待分析文字 —
# # # #

ResNet Stage Specification

文件的开头定义了 ResNet 的不同 stage 下的 block 的定义, 使用了 namedtuple 数据结构(命名元组, 可以用名字访问元素)来实现, 如下所示:

StageSpec = namedtuple(
    "StageSpec",
    [
        "index", # stage 的下标, 如 1, 2, ..., 5
        "block_count", # stage 当中的 block 的数量
        "return_features", # 布尔值, 若为 True, 则返回当前 stage 的最后一层的 feature map
    ],
)

# 标准 ResNet 模块

# ResNet-50 full stages 的2~5阶段的卷积层数分别为:3,4,6,3
ResNet50StagesTo5 = tuple( # 元组内部的元素类型为 StageSpec
    StageSpec(index=i, block_count=c, return_features=r)
    for (i, c, r) in ((1, 3, False), (2, 4, False), (3, 6, False), (4, 3, True))
)

# ResNet-50-C4, 只使用到第四阶段输出的特征图谱
ResNet50StagesTo4 = tuple(
    StageSpec(index=i, block_count=c, return_features=r)
    for (i, c, r) in ((1, 3, False), (2, 4, False), (3, 6, True))
)

# ResNet-50-FPN full stages, 由于 FPN需要用到每一个阶段输出的特征图谱, 故 return_features 参数均为 True
ResNet50FPNStagesTo5 = tuple(
    StageSpec(index=i, block_count=c, return_features=r)
    for (i, c, r) in ((1, 3, True), (2, 4, True), (3, 6, True), (4, 3, True))
)

# ResNet-101-FPN full stages 的卷积层数分别为: 3, 4, 23, 3
ResNet101FPNStagesTo5 = tuple(
    StageSpec(index=i, block_count=c, return_features=r)

# # # #

要做的事 —
1) 按关于 ResNet stage 的文字，ResNet-101-FPN 各阶段的卷积层数分别是多少？
2) 把关于 ResNet stage 的文字里的一段原样复述出来：从含有"# 标准 ResNet"的地方开始，到"False), (4, 3, True))"为止。
后面的数据行是单独的材料，和关于 ResNet stage 的文字没有关系。

提供的数据行 —

# # # #

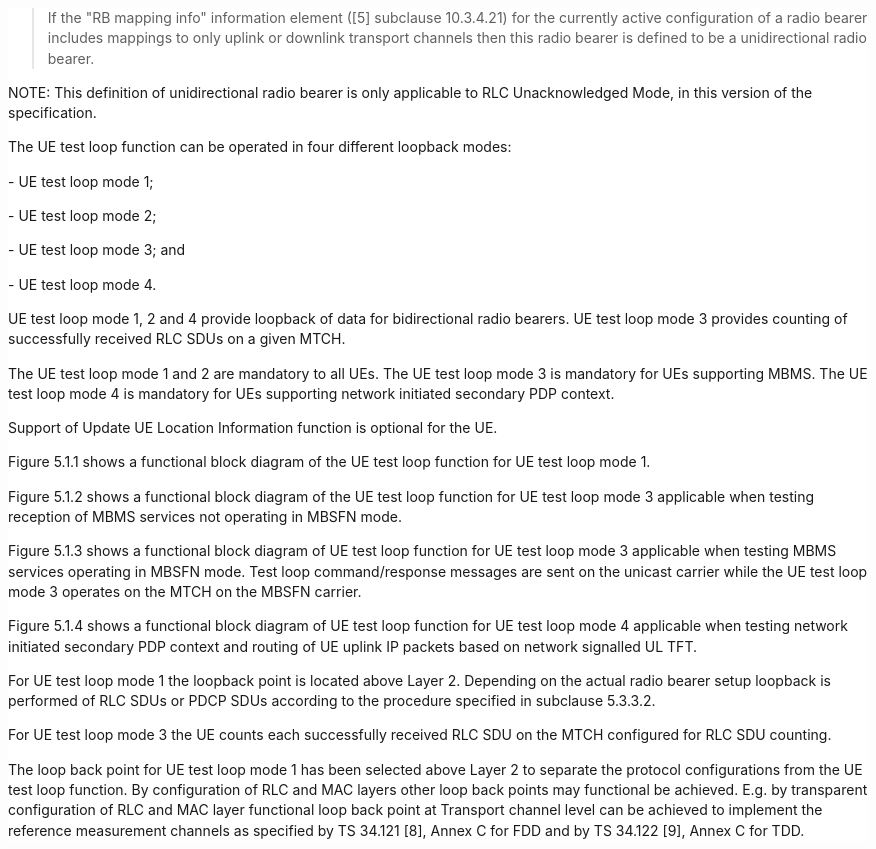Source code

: > If the \"RB mapping info\" information element (\[5\] subclause
> 10.3.4.21) for the currently active configuration of a radio bearer
> includes mappings to only uplink or downlink transport channels then
> this radio bearer is defined to be a unidirectional radio bearer.

NOTE: This definition of unidirectional radio bearer is only applicable
to RLC Unacknowledged Mode, in this version of the specification.

The UE test loop function can be operated in four different loopback
modes:

\- UE test loop mode 1;

\- UE test loop mode 2;

\- UE test loop mode 3; and

\- UE test loop mode 4.

UE test loop mode 1, 2 and 4 provide loopback of data for bidirectional
radio bearers. UE test loop mode 3 provides counting of successfully
received RLC SDUs on a given MTCH.

The UE test loop mode 1 and 2 are mandatory to all UEs. The UE test loop
mode 3 is mandatory for UEs supporting MBMS. The UE test loop mode 4 is
mandatory for UEs supporting network initiated secondary PDP context.

Support of Update UE Location Information function is optional for the
UE.

Figure 5.1.1 shows a functional block diagram of the UE test loop
function for UE test loop mode 1.

Figure 5.1.2 shows a functional block diagram of the UE test loop
function for UE test loop mode 3 applicable when testing reception of
MBMS services not operating in MBSFN mode.

Figure 5.1.3 shows a functional block diagram of UE test loop function
for UE test loop mode 3 applicable when testing MBMS services operating
in MBSFN mode. Test loop command/response messages are sent on the
unicast carrier while the UE test loop mode 3 operates on the MTCH on
the MBSFN carrier.

Figure 5.1.4 shows a functional block diagram of UE test loop function
for UE test loop mode 4 applicable when testing network initiated
secondary PDP context and routing of UE uplink IP packets based on
network signalled UL TFT.

For UE test loop mode 1 the loopback point is located above Layer 2.
Depending on the actual radio bearer setup loopback is performed of RLC
SDUs or PDCP SDUs according to the procedure specified in subclause
5.3.3.2.

For UE test loop mode 3 the UE counts each successfully received RLC SDU
on the MTCH configured for RLC SDU counting.

The loop back point for UE test loop mode 1 has been selected above
Layer 2 to separate the protocol configurations from the UE test loop
function. By configuration of RLC and MAC layers other loop back points
may functional be achieved. E.g. by transparent configuration of RLC and
MAC layer functional loop back point at Transport channel level can be
achieved to implement the reference measurement channels as specified by
TS 34.121 \[8\], Annex C for FDD and by TS 34.122 \[9\], Annex C for
TDD.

# # # #

给出的答案 —
1) 3, 4, 23, 3

2)
# 标准 ResNet 模块

# ResNet-50 full stages 的2~5阶段的卷积层数分别为:3,4,6,3
ResNet50StagesTo5 = tuple( # 元组内部的元素类型为 StageSpec
    StageSpec(index=i, block_count=c, return_features=r)
    for (i, c, r) in ((1, 3, False), (2, 4, False), (3, 6, False), (4, 3, True))